Capturing the shape and material of objects and scenes is a cornerstone of computer vision research, with significant applications across augmented reality, e-commerce, healthcare, real estate, and robotics. This thesis explores two primary capture methods: Multiview Stereo (MVS), which leverages varying viewpoints, and Photometric Stereo (PS), which utilizes changes in lighting. To address some of the limitations inherent in these techniques, we introduce several novel methods.
In the first part, we present a user-friendly PS setup requiring only a camera, a flashlight, and optionally a tripod—simple enough for home assembly. To support high-resolution captures from this setup, we introduce RecNet, a novel recursive architecture trained on low-resolution synthetic data yet capable of predicting high-resolution geometry and reflectance. RecNet demonstrably outperforms state-of-the-art PS systems, even with only a few input images. Traditionally, PS assumes that lighting is distant, which is impractical for large objects or those in confined spaces. Building on RecNet, we propose a novel method that integrates per-pixel lighting estimates and recursive depth estimation to address the challenges of near-field lighting, thus broadening PS's applicability.

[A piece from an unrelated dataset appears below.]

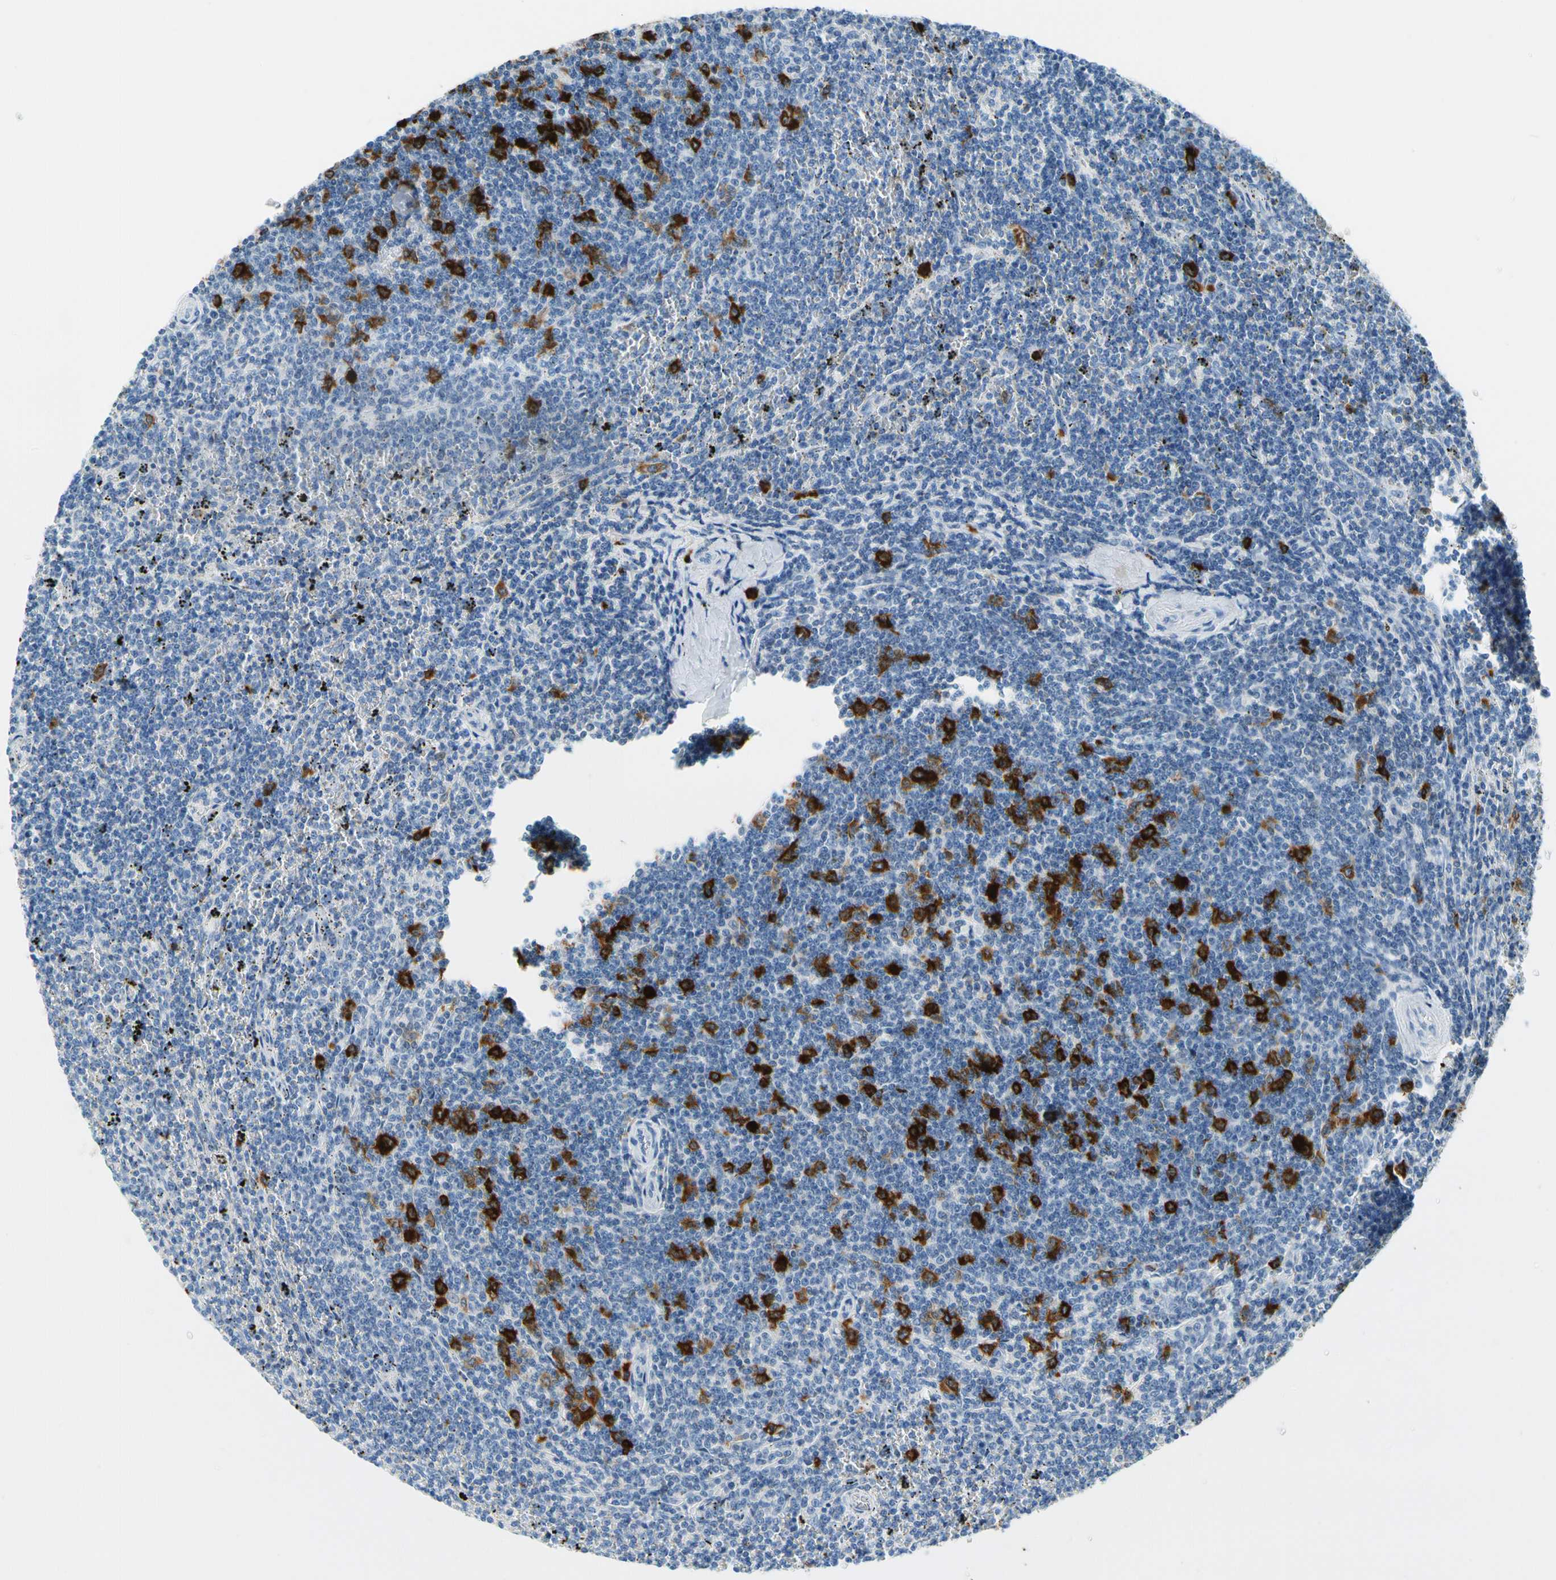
{"staining": {"intensity": "strong", "quantity": "<25%", "location": "cytoplasmic/membranous"}, "tissue": "lymphoma", "cell_type": "Tumor cells", "image_type": "cancer", "snomed": [{"axis": "morphology", "description": "Malignant lymphoma, non-Hodgkin's type, Low grade"}, {"axis": "topography", "description": "Spleen"}], "caption": "There is medium levels of strong cytoplasmic/membranous expression in tumor cells of low-grade malignant lymphoma, non-Hodgkin's type, as demonstrated by immunohistochemical staining (brown color).", "gene": "TACC3", "patient": {"sex": "female", "age": 50}}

While PS excels at capturing fine details, it often struggles with global geometry, introducing low-frequency distortions that complicate the stitching of multiple views into a complete object. Conversely, MVS captures global geometry effectively but tends to miss finer details. In the second part, we address the so-called Multiview Photometric Stereo (MVPS) problem, which leverages variations in both lighting and viewpoint. Our feedforward architecture, inspired by both MVS and PS techniques, enables geometry reconstruction that matches or exceeds the state-of-the-art in quality, while being orders of magnitude faster.
In scenarios where adjusting lighting conditions is impractical, such as in large or outdoor scenes, changing viewpoints often proves more feasible, especially when cameras are mounted on mobile platforms like drones or vehicles. Large field of view (FoV) cameras are preferable for these expansive scenes, as they enable faster and easier capture. However, adapting MVS models developed for small-FoV to large-FoV requires significant modifications and traditionally depends on scarce large-FoV training data. In the third part, we introduce novel architectures and data augmentation techniques to train networks on the abundant small-FoV data but allow them to generalize to large-FoV scenarios. This approach demonstrates strong generalization capabilities across both indoor and outdoor datasets, effectively eliminating the need to acquire costly large-FoV-specific datasets for training large-FoV MVS models.
Through these contributions, we aim to streamline and enhance the capture of shape and material, making it faster and more practical for a broad range of users—from casual hobbyists to industrial systems.
Daniel Lichy is a Ph.D. candidate at the University of Maryland, College Park, advised by Professor David Jacobs. His research focuses on machine learning, computer vision, and computational photography with an emphasis on reconstructing 3D geometry and material properties using multi-view and multi-illumination data. He interned with Nvidia's Learning and Perception Research Group, developing multiview stereo algorithms that can generalize between camera models. Daniel earned his Bachelor's in Mathematics from the University of Maryland and completed a Post-Baccalaureate fellowship at the National Institute of Biomedical Imaging and Bioengineering.